Media Chinese International Limited announced interim results for the six months ended 30 September 2025, reporting a turnover of US$83.65 million, compared to US$86.80 million in the same period last year. The loss before income tax widened to US$6.03 million from US$1.86 million. Net loss attributable to owners of the company stood at US$5.56 million, and loss per share was US0.34 cents.
Publishing and printing revenue declined to US$46.77 million from US$52.11 million, mainly due to subdued advertising demand and print sales. While revenue decreased across Malaysia, Hong Kong, Taiwan, and North America, travel and travel-related services achieved US$36.88 million in revenue, marking a 6.3% increase, though segment profit declined under rising operating costs.
As at 30 September 2025, total cash and short-term bank deposits amounted to US$101.87 million. The company’s net cash position was US$64.94 million, and net gearing ratio remained nil.
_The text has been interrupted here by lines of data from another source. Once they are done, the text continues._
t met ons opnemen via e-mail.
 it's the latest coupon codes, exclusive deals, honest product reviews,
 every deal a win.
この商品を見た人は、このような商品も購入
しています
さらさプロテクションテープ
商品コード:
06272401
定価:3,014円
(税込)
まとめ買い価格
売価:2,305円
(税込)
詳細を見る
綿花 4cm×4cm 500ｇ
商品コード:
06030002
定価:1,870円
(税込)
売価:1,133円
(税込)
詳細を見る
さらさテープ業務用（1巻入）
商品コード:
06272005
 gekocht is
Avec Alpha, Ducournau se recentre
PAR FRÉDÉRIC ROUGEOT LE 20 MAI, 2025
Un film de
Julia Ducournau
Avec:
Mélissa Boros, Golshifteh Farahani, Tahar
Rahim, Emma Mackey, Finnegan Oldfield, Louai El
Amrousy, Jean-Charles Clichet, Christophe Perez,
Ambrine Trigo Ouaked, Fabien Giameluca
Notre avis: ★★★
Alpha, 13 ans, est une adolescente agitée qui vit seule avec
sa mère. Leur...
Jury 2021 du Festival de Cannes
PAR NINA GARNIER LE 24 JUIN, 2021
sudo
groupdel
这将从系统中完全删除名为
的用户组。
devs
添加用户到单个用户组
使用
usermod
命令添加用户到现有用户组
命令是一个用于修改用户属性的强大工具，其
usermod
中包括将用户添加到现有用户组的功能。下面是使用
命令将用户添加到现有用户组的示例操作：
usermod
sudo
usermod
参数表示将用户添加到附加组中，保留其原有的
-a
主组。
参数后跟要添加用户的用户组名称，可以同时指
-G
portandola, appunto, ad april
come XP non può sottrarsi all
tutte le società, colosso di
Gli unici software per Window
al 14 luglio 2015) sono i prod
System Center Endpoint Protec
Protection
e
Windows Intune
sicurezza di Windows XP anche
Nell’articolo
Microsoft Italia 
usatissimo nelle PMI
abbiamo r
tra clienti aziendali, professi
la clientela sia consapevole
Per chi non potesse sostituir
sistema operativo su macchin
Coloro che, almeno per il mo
Owners’ equity stood at US$123.97 million. No interim dividend was declared for this reporting period. The company repurchased 7,387,500 shares for an aggregate purchase price of about US$178,000, all of which were held as treasury shares.
Management noted persistent macroeconomic headwinds and shifts in advertiser preferences affected results. However, potential improvements include rising demand for travel offerings, cost control, and continued digital transformation. Looking ahead, the company will focus on diversification, strategic cost management, and leveraging its brand credibility amid evolving market conditions.